Defense Slides (.pdf) Proposal Slides (.pdf) Proposal (.pdf)

I successfully defended my dissertation on November 27, 2025.

Abstract

Understanding information-dense documents like recipes and scientific papers requires readers to find, interpret, and connect details scattered across text, figures, tables, and other visual elements. These documents are often long and filled with specialized terminology, hindering the ability to locate relevant information or piece together related ideas. Existing tools offer limited support for synthesizing information across media types. As a result, understanding complex material remains cognitively demanding.

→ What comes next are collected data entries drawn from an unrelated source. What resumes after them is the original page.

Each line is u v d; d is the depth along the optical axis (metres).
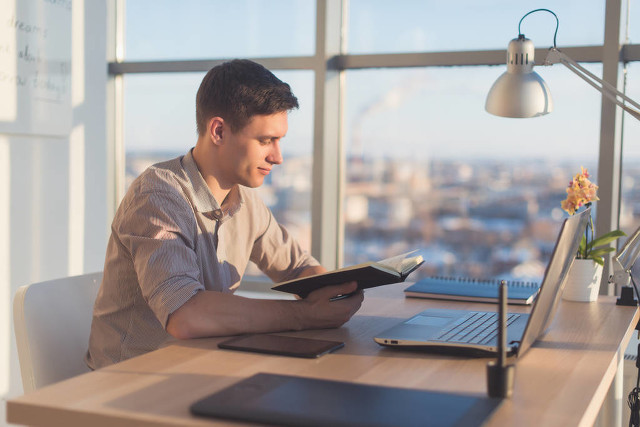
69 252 2.81
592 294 1.79
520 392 0.97
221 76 1.52
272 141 1.55
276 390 0.93
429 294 1.77
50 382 1.50
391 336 1.24
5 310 2.52
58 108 2.72
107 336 1.54
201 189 1.56
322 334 1.34
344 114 2.79
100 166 2.97
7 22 2.46
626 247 1.75
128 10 3.12
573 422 0.85
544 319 1.24
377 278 1.37
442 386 1.00
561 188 2.48
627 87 2.38
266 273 1.90
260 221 1.82
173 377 1.02
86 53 2.89
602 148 2.32
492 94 1.85
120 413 0.86
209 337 1.29
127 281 1.51
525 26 2.48
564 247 1.16
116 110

This dissertation presents a framework that supports the close reading of multimedia documents through fine-grained augmentations. The framework is inspired, designed, and evaluated using a human-centered approach. We begin with a needs-finding study that identifies challenges in navigating documents and searching for information. These insights guide the design of a framework that surfaces connections between related details. We instantiate the framework in an augmented reading interface, which populates a scientific paper with clickable points on figures, interactive highlights in the body text, and a persistent reference panel for accessing consolidated details without manual scrolling. In a controlled between-subjects study, we find that participants who read the paper with our tool achieved significantly higher scores without increasing time to completion or perceived cognitive load. Fine-grained augmentations provide a systematic way of revealing relationships within a document, supporting engagement with complex, information-dense materials.